Job item - Can you rewrite the data below, substituting "repository" for every "project" and leaving everything else unchanged? Omit the pictures from your answer.

Start of Exercise material

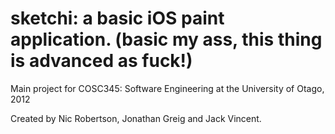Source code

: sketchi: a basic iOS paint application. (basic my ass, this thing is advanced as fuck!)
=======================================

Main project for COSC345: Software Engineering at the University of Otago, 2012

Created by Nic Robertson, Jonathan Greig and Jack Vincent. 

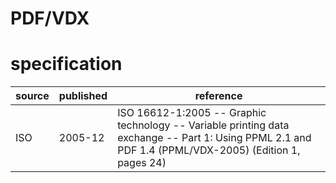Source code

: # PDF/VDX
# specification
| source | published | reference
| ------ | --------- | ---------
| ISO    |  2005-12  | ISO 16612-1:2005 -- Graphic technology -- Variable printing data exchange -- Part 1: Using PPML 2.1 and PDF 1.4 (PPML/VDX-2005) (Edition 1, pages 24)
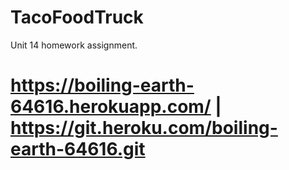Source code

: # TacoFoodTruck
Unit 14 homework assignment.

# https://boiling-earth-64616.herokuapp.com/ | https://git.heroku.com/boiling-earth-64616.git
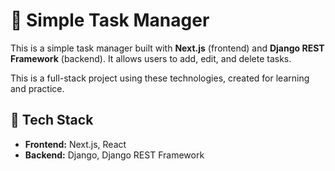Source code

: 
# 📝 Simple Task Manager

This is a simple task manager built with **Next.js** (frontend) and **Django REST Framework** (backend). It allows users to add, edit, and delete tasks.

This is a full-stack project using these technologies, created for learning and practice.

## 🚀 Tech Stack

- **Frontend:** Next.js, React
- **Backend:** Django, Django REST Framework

End of Exercise material

Result for this task -
Source code

: sketchi: a basic iOS paint application. (basic my ass, this thing is advanced as fuck!)
=======================================

Main repository for COSC345: Software Engineering at the University of Otago, 2012

Created by Nic Robertson, Jonathan Greig and Jack Vincent. 

Source code

: # PDF/VDX
# specification
| source | published | reference
| ------ | --------- | ---------
| ISO    |  2005-12  | ISO 16612-1:2005 -- Graphic technology -- Variable printing data exchange -- Part 1: Using PPML 2.1 and PDF 1.4 (PPML/VDX-2005) (Edition 1, pages 24)
Source code

: # TacoFoodTruck
Unit 14 homework assignment.

# https://boiling-earth-64616.herokuapp.com/ | https://git.heroku.com/boiling-earth-64616.git
Source code

: 
# 📝 Simple Task Manager

This is a simple task manager built with **Next.js** (frontend) and **Django REST Framework** (backend). It allows users to add, edit, and delete tasks.

This is a full-stack repository using these technologies, created for learning and practice.

## 🚀 Tech Stack

- **Frontend:** Next.js, React
- **Backend:** Django, Django REST Framework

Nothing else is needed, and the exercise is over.